Наступило утро, грохот прекратился, лишь сверху, с кровати, под которой ночевал Ричард, доносился ровный храп Вестника. За окном было тихо, никогда еще Ричард не слышал такой тишины на улице.
Кот вылез из-под кровати и отправился на кухню, запахи там не умолкали со вчерашнего вечера. За ним, шлепая босыми ногами и зевая, шла Зимняя. Она не любила долго спать, что для короля было немаловажно, ведь он вчера вечером, испугавшись грохота, совсем забыл про ужин, и теперь ужасно хотел, есть, "слона бы съел", вспомнил он выражение людей. Но, слона ему не дали, да и куда ему, в него еле поместилась котлета, поднесенная прислугой. А после завтрака, Зимняя посадила его на подоконник, любоваться прекрасным заснеженным видом. Лишь изредка по двору проходили люди, еще реже проезжали машины, и те и другие двигались неторопливо, без суеты, присущей обыкновенно людям. Лишь одно небольшое коричневое пятнышко вдалеке, нарушало всеобщее спокойствие двора. Оно двигалось хаотично, прыгало из стороны в сторону, то исчезало в огромном сугробе, то появлялось опять, становясь все больше по мере приближения к дому Ричарда. Когда оно допрыгало совсем близко, разогнав стаю голубей, король узнал в этом пятнышке лорда Брауни, за ним на длинном поводке еле поспевал друг – хозяин. Судя по всему, бульдог тоже заметил кота, он приосанился и спокойным шагом направился под его окна.

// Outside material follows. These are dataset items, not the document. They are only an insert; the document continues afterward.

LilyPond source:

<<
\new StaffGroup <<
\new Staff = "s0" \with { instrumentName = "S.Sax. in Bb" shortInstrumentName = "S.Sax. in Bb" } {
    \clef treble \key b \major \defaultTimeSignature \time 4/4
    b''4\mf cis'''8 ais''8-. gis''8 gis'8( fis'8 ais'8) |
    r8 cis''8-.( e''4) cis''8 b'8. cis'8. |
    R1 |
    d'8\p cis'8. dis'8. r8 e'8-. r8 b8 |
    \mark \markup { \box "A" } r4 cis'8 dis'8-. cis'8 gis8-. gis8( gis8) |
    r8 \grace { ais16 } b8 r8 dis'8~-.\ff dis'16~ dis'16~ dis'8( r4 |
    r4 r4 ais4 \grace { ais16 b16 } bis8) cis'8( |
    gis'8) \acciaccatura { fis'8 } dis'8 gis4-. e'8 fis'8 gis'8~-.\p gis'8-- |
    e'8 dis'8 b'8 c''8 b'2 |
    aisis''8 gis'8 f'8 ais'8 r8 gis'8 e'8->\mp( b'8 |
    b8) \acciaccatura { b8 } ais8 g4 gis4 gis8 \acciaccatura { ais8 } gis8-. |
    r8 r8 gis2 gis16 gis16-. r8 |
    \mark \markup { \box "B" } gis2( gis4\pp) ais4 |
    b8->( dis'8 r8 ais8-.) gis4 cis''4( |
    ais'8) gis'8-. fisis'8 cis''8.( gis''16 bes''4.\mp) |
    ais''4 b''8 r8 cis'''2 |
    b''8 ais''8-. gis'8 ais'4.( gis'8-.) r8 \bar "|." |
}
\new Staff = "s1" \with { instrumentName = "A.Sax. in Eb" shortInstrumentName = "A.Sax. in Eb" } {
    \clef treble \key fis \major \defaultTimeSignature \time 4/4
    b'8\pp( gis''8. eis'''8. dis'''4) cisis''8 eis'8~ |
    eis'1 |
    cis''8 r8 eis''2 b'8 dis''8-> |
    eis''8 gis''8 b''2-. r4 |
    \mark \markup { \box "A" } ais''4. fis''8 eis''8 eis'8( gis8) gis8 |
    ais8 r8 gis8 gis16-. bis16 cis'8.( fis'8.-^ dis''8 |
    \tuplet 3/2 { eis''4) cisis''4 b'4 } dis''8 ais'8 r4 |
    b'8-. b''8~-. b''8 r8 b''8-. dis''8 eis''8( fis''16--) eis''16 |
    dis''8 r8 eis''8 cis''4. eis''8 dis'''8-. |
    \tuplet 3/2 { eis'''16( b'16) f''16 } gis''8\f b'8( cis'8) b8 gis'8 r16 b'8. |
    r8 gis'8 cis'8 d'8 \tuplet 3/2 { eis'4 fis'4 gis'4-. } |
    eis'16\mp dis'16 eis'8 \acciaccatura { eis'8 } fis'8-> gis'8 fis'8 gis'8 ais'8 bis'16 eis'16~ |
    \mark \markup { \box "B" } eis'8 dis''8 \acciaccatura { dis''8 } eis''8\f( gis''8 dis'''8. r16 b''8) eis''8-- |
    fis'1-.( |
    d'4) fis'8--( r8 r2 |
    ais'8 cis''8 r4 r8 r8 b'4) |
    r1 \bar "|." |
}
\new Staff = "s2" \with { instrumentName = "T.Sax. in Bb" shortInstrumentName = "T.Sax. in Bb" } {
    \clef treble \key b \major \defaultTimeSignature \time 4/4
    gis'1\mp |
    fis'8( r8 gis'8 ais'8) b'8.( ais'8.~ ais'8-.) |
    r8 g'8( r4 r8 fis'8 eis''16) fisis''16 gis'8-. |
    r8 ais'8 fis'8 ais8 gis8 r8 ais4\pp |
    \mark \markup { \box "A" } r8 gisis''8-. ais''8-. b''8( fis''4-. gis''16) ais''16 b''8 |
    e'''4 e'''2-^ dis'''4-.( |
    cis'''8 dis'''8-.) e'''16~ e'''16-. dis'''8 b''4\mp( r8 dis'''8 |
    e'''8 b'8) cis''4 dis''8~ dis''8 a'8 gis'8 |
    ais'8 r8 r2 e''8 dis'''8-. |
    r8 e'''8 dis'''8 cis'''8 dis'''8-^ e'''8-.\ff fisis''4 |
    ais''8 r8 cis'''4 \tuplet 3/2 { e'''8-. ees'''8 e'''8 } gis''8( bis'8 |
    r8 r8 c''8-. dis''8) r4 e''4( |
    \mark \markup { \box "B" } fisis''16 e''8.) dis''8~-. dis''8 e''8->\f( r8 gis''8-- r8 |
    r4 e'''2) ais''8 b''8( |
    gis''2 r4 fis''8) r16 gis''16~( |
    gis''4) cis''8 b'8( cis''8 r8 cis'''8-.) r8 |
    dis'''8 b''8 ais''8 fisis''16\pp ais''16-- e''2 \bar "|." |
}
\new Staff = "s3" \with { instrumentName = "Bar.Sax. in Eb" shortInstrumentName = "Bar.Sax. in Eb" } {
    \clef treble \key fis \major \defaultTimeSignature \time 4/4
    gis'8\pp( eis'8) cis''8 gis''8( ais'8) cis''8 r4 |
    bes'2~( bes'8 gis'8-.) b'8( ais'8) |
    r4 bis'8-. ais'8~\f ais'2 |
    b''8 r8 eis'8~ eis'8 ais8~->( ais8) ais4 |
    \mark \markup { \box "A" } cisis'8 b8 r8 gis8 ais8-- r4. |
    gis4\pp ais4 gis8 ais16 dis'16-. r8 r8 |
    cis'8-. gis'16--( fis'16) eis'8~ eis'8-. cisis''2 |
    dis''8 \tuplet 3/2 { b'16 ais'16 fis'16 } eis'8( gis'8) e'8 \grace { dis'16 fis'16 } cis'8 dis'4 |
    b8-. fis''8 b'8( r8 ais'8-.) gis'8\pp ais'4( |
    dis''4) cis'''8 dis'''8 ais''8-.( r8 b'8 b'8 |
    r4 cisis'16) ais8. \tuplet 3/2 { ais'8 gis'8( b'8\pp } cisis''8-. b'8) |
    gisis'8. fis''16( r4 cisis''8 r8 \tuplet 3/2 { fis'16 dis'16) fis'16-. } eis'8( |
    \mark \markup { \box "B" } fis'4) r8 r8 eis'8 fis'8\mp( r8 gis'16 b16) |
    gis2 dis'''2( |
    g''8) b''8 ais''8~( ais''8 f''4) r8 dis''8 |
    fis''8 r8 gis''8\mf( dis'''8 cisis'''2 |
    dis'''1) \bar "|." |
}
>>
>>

– С новым годом! – поприветствовал он котенка.
– С добрым утром лорд Брауни, – недоверчиво ответил тот. – Это еще как – с новым годом?
– Да вы, ваше величество, никак не знаете что такое Новый год?! – удивился пес.
– Как то не доводилось, а что это?
– Это ж величайший праздник! Как о нем можно не знать?! Неужели ты не позволяешь своей прислуге его праздновать?
– Ты имеешь в виду их традицию собирать всех за столом и есть вместе? – озадаченный король был так растерян, он почувствовал себя маленьким и глупым.
– Да, – радостно гавкнул бульдог. – И эта их традиция – сама по себе гениальна, не зря же ее им придумали мы – собаки, – он гордо выпрямился, став еще выше.
– Собаки? – неуверенно переспросил Ричард.
– Ну конечно, стал бы я тебе врать. Ведь в обычный день, за обычным обедом или ужином, когда я дежурю возле стола или под ним, в ожидании, что маленькая Нина что-нибудь уронит, и то, с возрастом она начинает есть аккуратнее, я только и слышу – ''Брауни фу, Брауни нельзя'', а тут… – пес мечтательно задрал нос. – Я вчера весь вечер сидел под столом, одна тетка уронила целый кусок жареной утки, и никто мне даже слова не сказал.
– Я тоже сидел под столом, – начал было воодушевленно рассказывать котенок. – Только чуть не получил ногой.
– Бывало со мной и такое, только я их быстро отучил лягаться, куснул за ногу и готово – ноги держат на расстоянии, а еще и еды подкидывают. В общем, Новый год самый лучший праздник… – бульдог почесал за ухом. – После дня рождения конечно, и дня рождения маленькой Нины, ууу, – он радостно взвыл. – Тогда к нам приходит целая свора детей, все они приносят мне угощения, играют и чешут мне пузо.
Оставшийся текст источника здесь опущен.